My desire to please you, my readers, has kept me from offering words from my heart.

I forget that the point of gift-giving, of story-telling, is to offer something that holds intrinsic value to the receiver … Not to offer a temporary, quick fix of art.
The gift is what is inside. It is not the beautiful packaging on the outside.

 And because I cannot offer you a beautiful package, I forget there is a gift on the inside that still needs to be given.
In many ways, my story isn’t ready to be wrapped in a beautiful bow. 

There is hope and healing, yes. 

But there are still the nights that come more frequently these days. The silent tears washing my mascara down my face. The only evidence left in our home of a little boy desperately missed. Loved, missed, yearned-for. The memories of saying good-bye that pop up unwanted. The last 15 minutes where he lay in my arms blissfully asleep and unaware. The last time I kissed him. The last time I buckled him in his seat, and watched as he disappeared with my husband around the bend of the road.
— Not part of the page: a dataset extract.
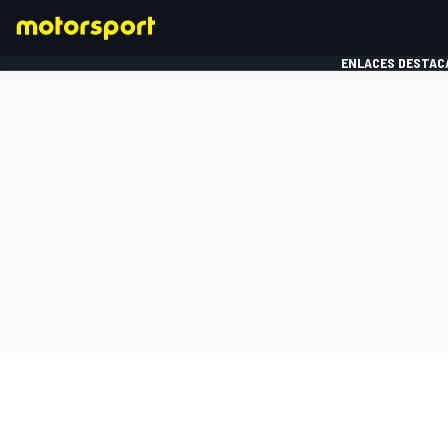
ENLACES DESTAC
FÓRMULA 1
MOTOG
I hesitate to share about the child we are expecting. I’m in my 7th month of pregnancy, but have barely shared any of the joys or struggles with you. I still feel self-conscious of my bump. Several people I encounter weekly have just now come to realize I’m pregnant. Yesterday, I wore a bump-hugging shirt. I then covered it up in a khaki trench, a bit self-conscious that my bump was still noticeable then. This pregnancy has been hard on my body, hard on my mind. Any attempt to explain how hard it’s been feels like an unwelcome call for attention. I don’t want attention. I just want a blissfully uneventful pregnancy. 

This baby is a gift. A beautiful gift. But one I’m still afraid to be candid about. One I’m afraid will cause others pain. 

These two stories are the undercurrents of my life right now. Threads of hope, and grief, and loss, and joy weaving impermeably through the fabric of my days. 

They are the plots I long to write about, long to share … But they are the parts without the pretty packaging.

My story is still clunky, disjointed. The corners are not near and tidy and predictable. The edges are rough if you get too close. These stories must be handled with care. 

No wrapping paper can neatly cover up and soothe the rough edges. The tape won’t stick no matter how much I use. And the bow? Not a chance.
But I am a story-teller … A giver of what has been entrusted to me to you, my reader.

So I am committed to doing better. To letting you in more. To stop stifling my words with the pretty little bow I think you need.

And I ask that you be patient with me. Patient that the grieving I started with Olivia almost 5 years ago has not left me. It is not so much that I have not learned to live without her as much as it is that new things keep popping up to grieve. I am not stuck. But I am sad.

And I am also happy. Grief is a part of me, but it is not all of me. There is a lot of joy still. Hope. Goodness. Love. Gratitude.

So bear with me as I venture to share more honestly about all the parts, no matter how clumsy my efforts might be. 

Thank you for bearing with me on this blog. For still showing up when I have been afraid to. I am so grateful for each of you. 

And so now I say to you:

“I have freed the gift inside. Now … It’s your turn to unwrap the rest.”